Retin-A is a brand of tretinoin cream or gel available by prescription to treat acne. When patients noted their skin looked more radiant, Retin-A became a test subject as an anti-aging tool. Although the drug is over 20 years old, dermatologists still consider it one of the most effective acne treatments. Patients can receive Retin-A in gel or cream form.

Function

Retin-A, a derivative of Vitamin A, speeds the shedding of outer skin cells, and helps skin produce more collagen and a thicker top layer. Initially, skin may become chapped and dry. Acne may appear to worsen in the first few weeks of Retin-A use as cells bring impurities to the surface. Patients may experience burning upon application until the skin adjusts after a few weeks. Both the gel and the cream for work in the same manner.

History

Dr. John J. Voorhees, chairman of the dermatology department at University of Michigan's School of Medicine published a study in 1988 on Retin-A users with photodamaged skin.
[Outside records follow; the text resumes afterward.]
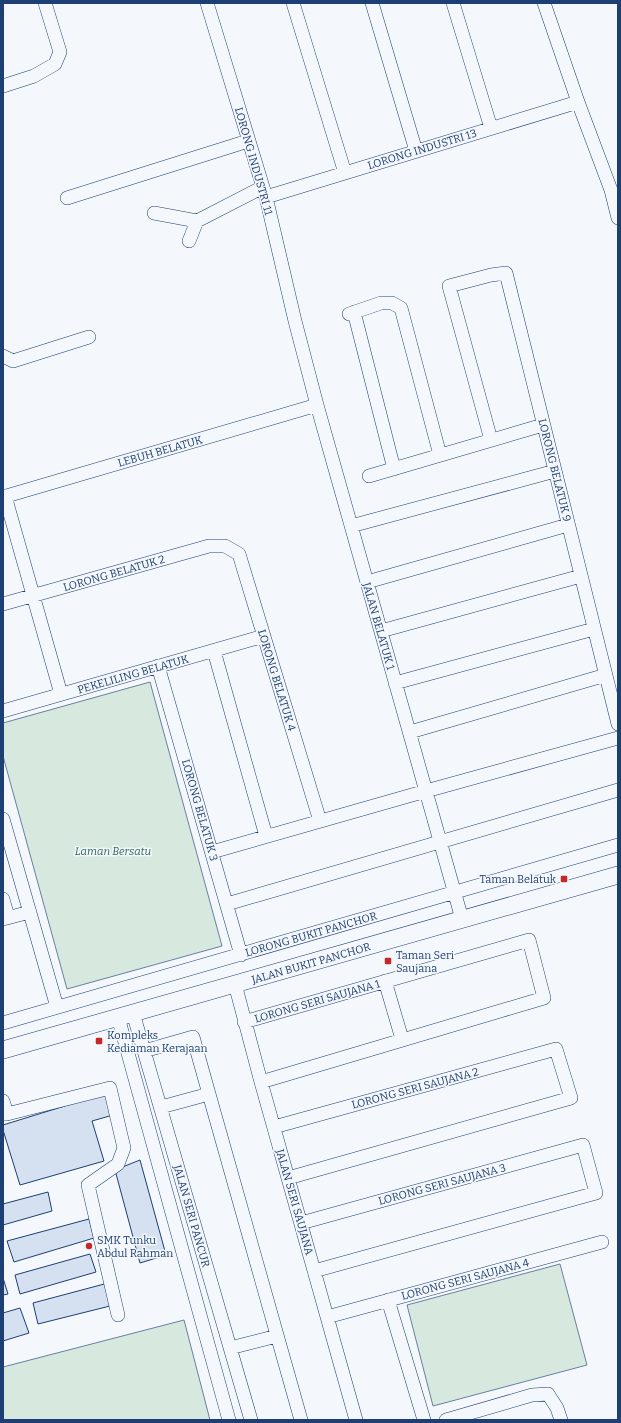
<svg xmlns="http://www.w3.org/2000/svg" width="621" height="1423" viewBox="0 0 621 1423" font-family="Bitter,serif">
	<rect width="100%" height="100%" fill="#f4f7fb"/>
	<path fill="#d7e8df" stroke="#687fa3" d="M150,682L222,946L67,989L3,756V723Z
		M560,1264L587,1365L433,1406L407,1305Z
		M184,1320L210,1420H3V1367Z"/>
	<path fill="#d5e0f0" stroke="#1d3f73" d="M107,1093L113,1115L92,1121L104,1161L20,1185L3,1130V1125Z
		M140,1160L166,1255L140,1263L115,1170Z
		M48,1192L52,1211L3,1225V1204Z
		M89,1219L94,1238L14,1262L7,1241Z
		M90,1254L96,1272L20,1294L15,1275Z
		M3,1278L8,1294L3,1295Z
		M108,1283L114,1305L38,1324L33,1303Z
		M20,1308L29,1333L3,1341V1313Z"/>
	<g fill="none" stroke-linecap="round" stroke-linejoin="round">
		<defs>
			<path id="minor" d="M207,3L266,197L295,321L317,405L462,919
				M293,3L345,173
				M372,3L416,151
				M453,3L491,128
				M544,3L578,102L611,190L618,218
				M3,86L34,76L55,64L60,52L45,3
				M266,197L578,102
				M67,198L248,141
				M154,213L197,221L263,187
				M189,241L197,221
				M354,312L394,469
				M349,314L381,303H392L401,308L440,455
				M3,356L13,361L89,337
				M491,440L449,286L491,275L506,273L618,724
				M369,476L543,425
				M5,496L61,694
				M3,497L317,405
				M351,526L555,471
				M367,582L568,525
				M3,604L209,546H225L239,554L320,821
				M381,631L581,576
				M214,651L266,836
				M158,666L241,955
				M395,683L594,629
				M3,711L264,636
				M410,732L606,675
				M3,819L57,1007
				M212,852L426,791L618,738
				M3,899L8,917
				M227,904L618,790
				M3,919L30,912
				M385,981L402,1039
				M235,984L261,1082L356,1420
				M133,1013L251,1420
				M118,1017L229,1420
				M244,1022L529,940L544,998L261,1082
				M3,1023L618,845
				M144,1051L193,1037L209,1094L161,1107
				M209,1094L301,1420
				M3,1101L7,1114L110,1088L124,1148L118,1164L88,1185L118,1315
				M274,1127L556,1049L571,1098L288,1178
				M301,1223L583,1145L596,1193L314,1271
				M388,1300L424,1420
				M327,1317L602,1242
				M230,1348L277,1336
				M446,1420L532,1395L548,1394L557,1408L561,1420"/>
			<path id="major" d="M3,1050L618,875"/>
		</defs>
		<use href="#minor" stroke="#1d3f73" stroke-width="14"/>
		<use href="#major" stroke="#1d3f73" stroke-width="18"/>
		<use href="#minor" stroke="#f4f7fb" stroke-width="13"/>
		<use href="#major" stroke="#f4f7fb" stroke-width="17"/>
	</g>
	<g fill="#c62828" stroke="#f4f7fb" stroke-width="1.5">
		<rect x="560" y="875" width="8" height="8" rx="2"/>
		<rect x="384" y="957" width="8" height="8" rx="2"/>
		<rect x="95" y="1037" width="8" height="8" rx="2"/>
		<circle cx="89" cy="1246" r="4"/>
	</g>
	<g text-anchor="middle" stroke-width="3" stroke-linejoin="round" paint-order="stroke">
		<g font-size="11" fill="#1d3f73" stroke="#f4f7fb">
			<text transform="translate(422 149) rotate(-17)" y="4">LORONG INDUSTRI 13</text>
			<text transform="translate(254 161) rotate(74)" y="4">LORONG INDUSTRI 11</text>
			<text transform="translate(160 451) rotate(-16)" y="4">LEBUH BELATUK</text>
			<text transform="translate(555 470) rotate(76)" y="4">LORONG BELATUK 9</text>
			<text transform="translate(114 573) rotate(-16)" y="4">LORONG BELATUK 2</text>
			<text transform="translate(379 626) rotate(74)" y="4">JALAN BELATUK 1</text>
			<text transform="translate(133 674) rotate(-16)" y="4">PEKELILING BELATUK</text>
			<text transform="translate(277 680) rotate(73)" y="4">LORONG BELATUK 4</text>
			<text transform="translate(200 810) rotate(74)" y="4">LORONG BELATUK 3</text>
			<text transform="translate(311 934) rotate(-16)" y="4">LORONG BUKIT PANCHOR</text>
			<text transform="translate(311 963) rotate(-16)" y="4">JALAN BUKIT PANCHOR</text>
			<text transform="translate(317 1001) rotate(-16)" y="4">LORONG SERI SAUJANA 1</text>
			<text transform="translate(415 1088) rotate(-15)" y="4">LORONG SERI SAUJANA 2</text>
			<text transform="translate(442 1184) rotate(-15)" y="4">LORONG SERI SAUJANA 3</text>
			<text transform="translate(295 1202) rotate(74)" y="4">JALAN SERI SAUJANA</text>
			<text transform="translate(192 1216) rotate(74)" y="4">JALAN SERI PANCUR</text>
			<text transform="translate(465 1279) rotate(-15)" y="4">LORONG SERI SAUJANA 4</text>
		</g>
		<g font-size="11" font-style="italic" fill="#2c6c60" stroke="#f4f7fb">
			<text x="113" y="855">Laman Bersatu</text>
		</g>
		<g font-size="11" fill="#1d3f73" stroke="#f4f7fb" text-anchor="start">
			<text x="556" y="883" text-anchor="end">Taman Belatuk</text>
			<text x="396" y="959">Taman Seri<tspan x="396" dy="13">Saujana</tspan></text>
			<text x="107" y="1039">Kompleks<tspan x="107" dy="13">Kediaman Kerajaan</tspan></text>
			<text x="97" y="1244">SMK Tunku<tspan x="97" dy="13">Abdul Rahman</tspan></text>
		</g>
	</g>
	<rect width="621" height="1423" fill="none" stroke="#1d3f73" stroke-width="8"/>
</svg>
Results of the 16-week double-blind study showed that all 30 subjects showed statistically significant improvement in skin texture, reduced wrinkles and brown spots. Retin-A became known as an anti-wrinkle treatment. Nearly 300 retinol-containing cosmetics have appeared since 2003 according to Mintel Global Products Database.

Cream versus Gel

Retin-A gel contains more alcohol than the cream and can be more drying to the skin. While this can be useful for acne-prone skin, aging skin may need more moisture. The cream-based Retin-A can be more gentle. Dermatologists can find the cream useful during the winter months and the gel in the summer. Many dermatologists recommend applying a moisturizer an hour after the Retin-A to reduce the drugs drying effect.

Considerations

Skin cells contain retinoid receptors that regulate cell function. As you age, your cells act with less regularity. Dermatologist Dr. Min-Wei Christine Lee of Walnut Creek, California told The New York Times, "Consistent use of Retin-A helps normalize the cells." However, you may experience redness and peeling for the first 6 to 12 weeks of Retin-A use as your skin adjusts. Despite the effectiveness of the drug, many people stop using it before the skin shows improvement.

Warning

Retin-A users should reduce sun exposure to avoid skin damage. If you have eczema, dermatitis or rosacea, Retin-A can worsen your skin condition. When applying, wash face and wait 20 to 30 minutes before putting Retin-A on your skin to avoid irritation. There has not been sufficient testing to declare Retin-A safe for use during pregnancy or while breastfeeding.